The industry is deeply divided over the idea. Much of where a company stands depends on how well-positioned it is weather the current oil bust.
Larger, vertically integrated companies with assets to survive the downturn, the ability to store massive reserves of oil, and guaranteed space to move oil in pipelines generally oppose prorationing.
“They’re probably looking at this downturn as a buying opportunity,” Owen Anderson, a professor of oil and gas law at UT Austin, said. “Because, of course, they have some capital assets to devote to buying up companies and properties – probably for bargain-basement prices.”
Smaller independent oil producers operating in Texas' shale regions are more likely to support the plan. They are at greatest risk in the downturn and view prorationing as a way for all companies to share the pain of production cuts until the industry picks back up.
“The bigger guys have plenty of market, plenty of pipeline access and plenty of ways to store their oil; independents do not,” Kirk Edwards, head of Latigo Petroleum, told the commission. “If there’s not some way to allow fairness, then you will personally be responsible for the demise of the Texas independent producer this year.”
The debate over prorationing was often framed in terms of free-market principals, with different voices offering wildly different perspectives on the state of the industry.
“Texans fundamentally believe that the government should not be in the business of picking winners and losers,” said Todd Staples, head of the Texas Oil and Gas Association, a group that opposes proration.
But Scott Sheffield with Pioneer Natural Resources echoed others when he suggested the notion of a free market in the oil and gas industry has always been a myth.
“After 35 years as a CEO, I’ve never seen a free market,” he said. “Many of the companies speaking after me are asking for government debt bailouts, tariffs, carbon tax credits – is that a free market?
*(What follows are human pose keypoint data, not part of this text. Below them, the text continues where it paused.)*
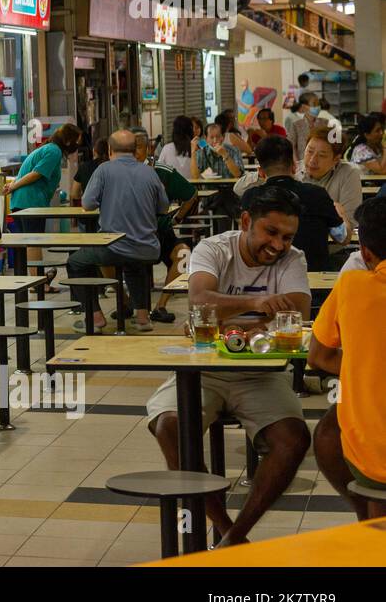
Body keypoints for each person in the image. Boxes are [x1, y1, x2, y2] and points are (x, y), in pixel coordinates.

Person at [146, 184, 312, 546]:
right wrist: (264, 305)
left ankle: (234, 537)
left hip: (261, 374)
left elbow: (298, 312)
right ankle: (228, 532)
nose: (279, 245)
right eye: (271, 232)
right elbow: (199, 299)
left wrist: (236, 321)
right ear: (247, 221)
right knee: (169, 426)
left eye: (287, 236)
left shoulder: (293, 259)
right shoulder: (213, 249)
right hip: (202, 370)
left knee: (293, 440)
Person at [310, 196, 386, 521]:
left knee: (331, 435)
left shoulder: (352, 285)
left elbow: (318, 355)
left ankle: (367, 527)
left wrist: (363, 366)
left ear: (365, 253)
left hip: (375, 459)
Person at [66, 130, 167, 333]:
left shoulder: (104, 170)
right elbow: (163, 207)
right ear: (134, 150)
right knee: (134, 264)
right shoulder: (149, 172)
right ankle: (142, 318)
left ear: (110, 150)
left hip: (114, 248)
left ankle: (95, 318)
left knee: (75, 262)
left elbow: (87, 204)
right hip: (147, 247)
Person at [231, 136, 345, 271]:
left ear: (261, 172)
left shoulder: (250, 197)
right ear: (294, 166)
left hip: (264, 281)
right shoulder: (317, 194)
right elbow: (341, 237)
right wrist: (341, 213)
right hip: (312, 280)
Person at [6, 122, 83, 288]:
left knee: (31, 242)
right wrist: (13, 186)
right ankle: (38, 284)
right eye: (76, 142)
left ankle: (37, 281)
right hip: (29, 202)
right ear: (68, 142)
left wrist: (14, 185)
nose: (78, 146)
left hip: (23, 201)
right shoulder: (54, 151)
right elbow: (36, 174)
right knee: (34, 242)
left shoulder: (48, 149)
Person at [137, 133, 198, 323]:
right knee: (101, 255)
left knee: (184, 255)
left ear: (148, 149)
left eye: (138, 147)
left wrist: (177, 218)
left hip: (161, 233)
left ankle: (161, 305)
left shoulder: (162, 171)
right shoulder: (118, 172)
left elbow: (191, 194)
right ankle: (125, 302)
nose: (133, 152)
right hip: (130, 234)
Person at [299, 126, 362, 235]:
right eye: (309, 151)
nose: (313, 160)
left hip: (334, 248)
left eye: (322, 155)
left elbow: (350, 222)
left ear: (336, 159)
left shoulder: (349, 173)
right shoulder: (293, 170)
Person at [70, 137, 109, 203]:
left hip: (90, 209)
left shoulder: (84, 167)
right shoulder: (114, 167)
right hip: (111, 208)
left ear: (94, 151)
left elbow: (74, 194)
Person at [156, 115, 195, 181]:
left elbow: (159, 171)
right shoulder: (196, 148)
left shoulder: (167, 148)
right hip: (194, 189)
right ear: (190, 131)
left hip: (172, 190)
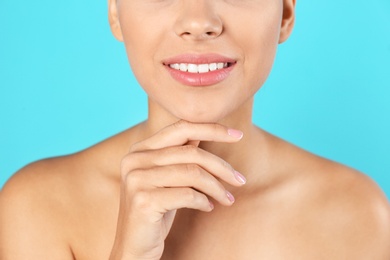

Those companies could care less about the small or medium producers.”
Some advocates of production limits suggested Texas should embrace prorationing as a tool even after the downturn has passed to soften the boom-bust cycle.
“As an ex-reservoir engineer, I’d rather have stable prices ... that [are] prorated than what I have lived with my entire career,” Sheffield said. “It has been an economic disaster.”
“Nobody wants to give us capital because we have all destroyed capital and created economic waste,” he added.
The debate has also led to an unusual alliance between some oil companies and environmental groups that see prorationing as an opportunity to tackle the longstanding problem of flaring.
Flaring is the practice of burning off natural gas that comes from the ground in the process of producing oil. It destroys air quality and contributes to climate change. At the hearing, environmental groups argued oil companies that flare the most should cut production from wells that flare.
The proposal was co-signed by some oil companies at the hearing.
“It will be a home run for the three Texas Railroad commissioners: You can cut oil; you can also reduce CO2 emissions,” Sheffield said.
The debate in Texas is playing out while international efforts to curb production move ahead.
Earlier this week, President Donald Trump brokered a deal between OPEC and other oil-producing countries to cut production by around 10 million barrels a day in an attempt to stabilize prices.
As part of that deal, Trump agreed the U.S. would also decrease production. But the president has no authority to mandate oil curtailment and gave no clear explanation of how he could guarantee the promised cuts.
At the Railroad Commission, advocates of prorationing agreed a decrease in oil production in Texas would not influence prices unless done in cooperation with other oil-producing countries. But they said it could become a tool as part of those larger international efforts.
“The Railroad Commission of Texas has the power to limit oil production, but the president does not," Commission Chair Wayne Christian said. “That’s kind of a sobering responsibility we find ourselves holding today.”